BRUSSELS (March 6, 11:15 a.m. ET) – PlasticsEurope, a trade association that represents Europe's resin suppliers, has expressed concern that a European Parliament decision to reduce public building renovation rates will make it more difficult to achieve a goal of reducing energy use by 20 percent.
Earlier this year, the parliamentary committee on industry, research and energy (ITRE) decided to reduce the annual renovation rate of public buildings from 3 percent to 2.5 percent.
This could affect the continent's ambitions to reduce energy use 20 percent by 2020, according to Brussels-based PlasticsEurope.

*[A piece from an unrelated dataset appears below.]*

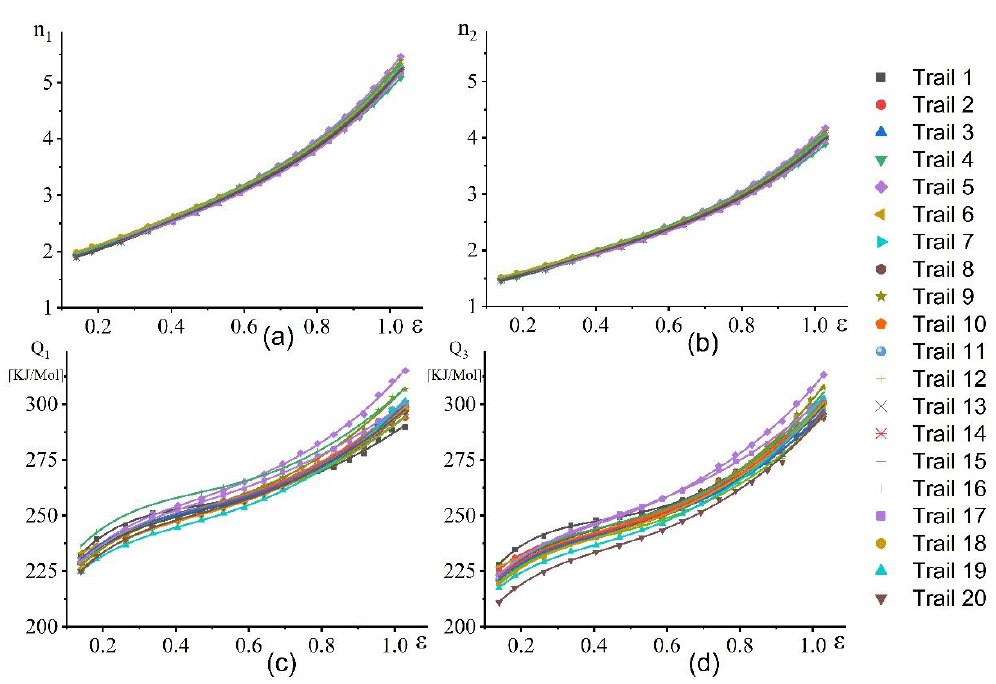
Figure 13. The error between experimental and tested flow stress after cross-validation of ( a ) power law model and ( b ) hyperbolic sine law model . The cross-validation technique revealed that both models exhibited a low level of errors. Thus, both models can be used to correctly predict the flow behaviour of this alloy (Figure 13). The power law model exhibited only one critical region (lowest temperature-highest strain rate) with an error of 7% (Figure 13a). In the case of hyperbolic sine law, the extreme points (lowest tested temperature- highest strain rate and highest temperature-lowest strain rate) exhibited higher error compared with the other points (Figure 13b). Therefore, the proposed power law model had better predictability of the stress values under superplastic deformation. 4. Discussion The material constants in the CE model indicate the deformation-controlling mechanisms in the studied temperature-strain rate range. The mechanisms can be evaluated by using the stress exponent values n 1 , 2 and an effective activation energy ( 𝑄 1,3 ) [ 39 ]. Grain boundary sliding (GBS) mechanism is considered to be dominant at n 1,2 values close to 2. For dislocation viscous glide (DVG), it is assumed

“If accepted, this would reduce the number of renovated public buildings by approximately 100,000 per year,” said Martin Engelmann, advocacy director at PlasticsEurope, in a March 1 news release. “In the upcoming trialogue between the Commission, the European Parliament and the Council, PlasticsEurope will push for a higher renovation rate because this is key to reaching the EU's energy and climate protection targets.”
According to the association, buildings account for 40 percent of Europe's energy consumption.
“Thanks to thermal insulation, triple-glazed windows or cooling and heating systems, the plastics industry will have an important role to play in this regard,” it says. “Over its use in time, plastic insulation can save about 200 times the amount of energy consumed during its production. Replacing low performance window frames with high performance ones made of plastics would help save 40 billion kilowatt hours of energy per year, i.e. an amount of energy equivalent to the output of 5 large power stations.”